__Reading text__.
= = = =

The pair of left and right protection wall portions 32 extend upward substantially at a right angle from both left and right side edges of the base plate portion 31, and are formed from the front end to the rear end of the base plate portion 31. The rear wall portion 33 is cantilevered substantially at a right angle from the rear end edge of either one of the left and right protection wall portions 32 to the rear end edge of the other protection wall portion 32. A space defined by the base plate portion 31, the both left and right protection wall portions 32 and the rear wall portion 33 serves as a spring accommodation space 34. The spring accommodation space 34 constitutes an internal space of the shorting terminal fitting 30 and is open forward and upward of the shorting terminal fitting 30.

The both left and right protection wall portions 32 are formed with a pair of left and right detection contact portions 35. The pair of detection contact portions 35 are disposed on rear end parts of upper edge parts (edge parts facing the lower surface of the lock arm 24 in the resilient displacement direction of the lock arm 24) of the both left and right protection wall portions 32. In the front-rear direction, the detection contact portions 35 are disposed substantially at the same position as the assembly detecting portions 29 of the lock arm 24. In a state where the lock arm 24 is not resiliently displaced, the assembly detecting portions 29 are located above the detection contact portions 35. A lateral interval (interval between the inner side surfaces of the pair of protection wall portions 32) of the pair of detection contact portions 35 is set equal to or slightly larger than a distance between the outer side surfaces of the pair of assembly detecting portions 29.

The shorting spring 36 is composed of one folded portion 37 and a pair of bilaterally symmetrical resilient contact pieces 38, and accommodated in the spring accommodation space 34. The folded portion 37 is in the form of a curved plate extending upward from the rear end edge of the base plate portion 31 and having a semicircular shape in a side view. A pressure receiving portion 39 constituting an uppermost part of the shorting spring 36 is formed on an extending end edge part of the folded portion 37. The pair of resilient contact pieces 38 are cantilevered obliquely to a lower-front side from the pressure receiving portion 39. The resilient contact pieces 38 have such a valley shape bent at an obtuse angle in a side view that a central part in the front-rear direction is lowest. Extending end parts (front end parts) of the resilient contact pieces 38 serve as contact point portions 40 to be brought into contact with the detection terminals 16.

The pressure receiving portion 39 is disposed substantially at the same position as the pressing portion 28 of the lock arm 24 in the front-rear direction and also disposed substantially at the same position as the pressing portion 28 in the lateral direction. In the state where the lock arm 24 is not resiliently displaced, the pressing portion 28 is located above the pressure receiving portion 39. In the state where the lock arm 24 is not resiliently displaced, a vertical interval between the pressing portion 28 and the pressure receiving portion 39 (shorting spring 36) is set smaller than that between the assembly detecting portions 29 and the folded portion 37 (shorting spring 36).

= = = =

__Set problem 1__.
Arrange the records, from their first line through the line containing "genus: Sisyrinchium", as a JSON list of strings with one string per line and no blank lines.

= = = =

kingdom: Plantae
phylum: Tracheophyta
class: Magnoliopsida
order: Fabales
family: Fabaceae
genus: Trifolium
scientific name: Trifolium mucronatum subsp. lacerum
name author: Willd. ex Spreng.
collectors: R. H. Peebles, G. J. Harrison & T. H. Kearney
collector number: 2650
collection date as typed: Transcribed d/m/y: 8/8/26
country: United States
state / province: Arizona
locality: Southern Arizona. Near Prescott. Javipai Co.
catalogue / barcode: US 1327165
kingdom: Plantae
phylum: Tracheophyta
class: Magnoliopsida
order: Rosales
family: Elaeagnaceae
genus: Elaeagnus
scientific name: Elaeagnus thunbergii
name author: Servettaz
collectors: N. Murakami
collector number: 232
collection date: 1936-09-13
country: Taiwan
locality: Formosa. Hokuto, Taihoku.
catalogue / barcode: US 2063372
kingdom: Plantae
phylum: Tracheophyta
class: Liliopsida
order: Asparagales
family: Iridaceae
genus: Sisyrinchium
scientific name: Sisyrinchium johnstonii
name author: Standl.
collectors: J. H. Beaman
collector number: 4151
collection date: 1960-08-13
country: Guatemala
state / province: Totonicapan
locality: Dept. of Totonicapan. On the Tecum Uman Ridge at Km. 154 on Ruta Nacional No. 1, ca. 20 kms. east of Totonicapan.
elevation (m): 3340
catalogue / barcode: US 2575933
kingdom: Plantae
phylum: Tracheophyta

= = = =

__Set problem 2__.
According to the shorting terminal text, what two parts make up the shorting spring 36?

__Final result 1__.
[
  "kingdom: Plantae",
  "phylum: Tracheophyta",
  "class: Magnoliopsida",
  "order: Fabales",
  "family: Fabaceae",
  "genus: Trifolium",
  "scientific name: Trifolium mucronatum subsp. lacerum",
  "name author: Willd. ex Spreng.",
  "collectors: R. H. Peebles, G. J. Harrison & T. H. Kearney",
  "collector number: 2650",
  "collection date as typed: Transcribed d/m/y: 8/8/26",
  "country: United States",
  "state / province: Arizona",
  "locality: Southern Arizona. Near Prescott. Javipai Co.",
  "catalogue / barcode: US 1327165",
  "kingdom: Plantae",
  "phylum: Tracheophyta",
  "class: Magnoliopsida",
  "order: Rosales",
  "family: Elaeagnaceae",
  "genus: Elaeagnus",
  "scientific name: Elaeagnus thunbergii",
  "name author: Servettaz",
  "collectors: N. Murakami",
  "collector number: 232",
  "collection date: 1936-09-13",
  "country: Taiwan",
  "locality: Formosa. Hokuto, Taihoku.",
  "catalogue / barcode: US 2063372",
  "kingdom: Plantae",
  "phylum: Tracheophyta",
  "class: Liliopsida",
  "order: Asparagales",
  "family: Iridaceae",
  "genus: Sisyrinchium"
]

__Final result 2__.
One folded portion 37 and a pair of bilaterally symmetrical resilient contact pieces 38.